Selected text =>
In [1]:
# import plotting, io, stats, linalg libraries
import matplotlib.pyplot as plt
import numpy as np
from scipy import stats
from scipy.integrate import odeint, solve_ivp
from scipy.stats import linregress
import scipy.io as sio
import pandas as pd

# import DOE library
from doepy import build
import itertools
from scipy.stats.qmc import Sobol

# set plot parameters
params = {'legend.fontsize': 18,
          'figure.figsize': (16, 12),
          'axes.labelsize': 24,
          'axes.titlesize':24,
          'axes.linewidth':5,
          'xtick.labelsize':20,
          'ytick.labelsize':20}
plt.rcParams.update(params)
plt.style.use('seaborn-colorblind')
plt.rcParams['pdf.fonttype'] = 42

np.random.seed(123)

Supplied entries =>
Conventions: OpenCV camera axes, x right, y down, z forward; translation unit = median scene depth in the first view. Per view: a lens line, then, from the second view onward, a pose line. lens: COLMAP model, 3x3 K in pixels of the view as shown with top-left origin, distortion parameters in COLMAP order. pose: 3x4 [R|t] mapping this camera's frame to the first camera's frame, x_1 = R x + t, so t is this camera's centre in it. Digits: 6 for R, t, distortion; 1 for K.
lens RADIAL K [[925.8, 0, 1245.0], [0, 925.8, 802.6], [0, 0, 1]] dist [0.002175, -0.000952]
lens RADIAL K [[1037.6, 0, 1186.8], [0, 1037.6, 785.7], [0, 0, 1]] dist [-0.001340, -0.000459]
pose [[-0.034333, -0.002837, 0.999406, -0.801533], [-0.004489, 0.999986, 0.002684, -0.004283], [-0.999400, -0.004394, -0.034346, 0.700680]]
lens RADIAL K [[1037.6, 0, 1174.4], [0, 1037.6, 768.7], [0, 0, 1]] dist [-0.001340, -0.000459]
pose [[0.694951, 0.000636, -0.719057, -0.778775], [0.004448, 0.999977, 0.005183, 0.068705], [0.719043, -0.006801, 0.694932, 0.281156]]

Parts of the exercise =>
**1)** Transcribe the Python code cell from "# set plot parameters" to "plt.style.use('seaborn-colorblind')".
**2)** Answer these questions using the Python code cell:
(a) What value does the code give to 'legend.fontsize'?
(b) Which plot style does the code apply with plt.style.use?
(c) What number is passed to np.random.seed?
**3)** Summarize the Python code cell in two sentences.

Your written answers =>
**1)**
# set plot parameters
params = {'legend.fontsize': 18,
          'figure.figsize': (16, 12),
          'axes.labelsize': 24,
          'axes.titlesize':24,
          'axes.linewidth':5,
          'xtick.labelsize':20,
          'ytick.labelsize':20}
plt.rcParams.update(params)
plt.style.use('seaborn-colorblind')

**2)**
(a) 18
(b) 'seaborn-colorblind'
(c) 123

**3)** The code imports plotting, input/output, statistics and linear algebra libraries, along with a design-of-experiments library, itertools and a Sobol sequence generator. It then sets plot parameters such as font sizes, figure size and the 'seaborn-colorblind' style, and it seeds NumPy's random number generator with 123.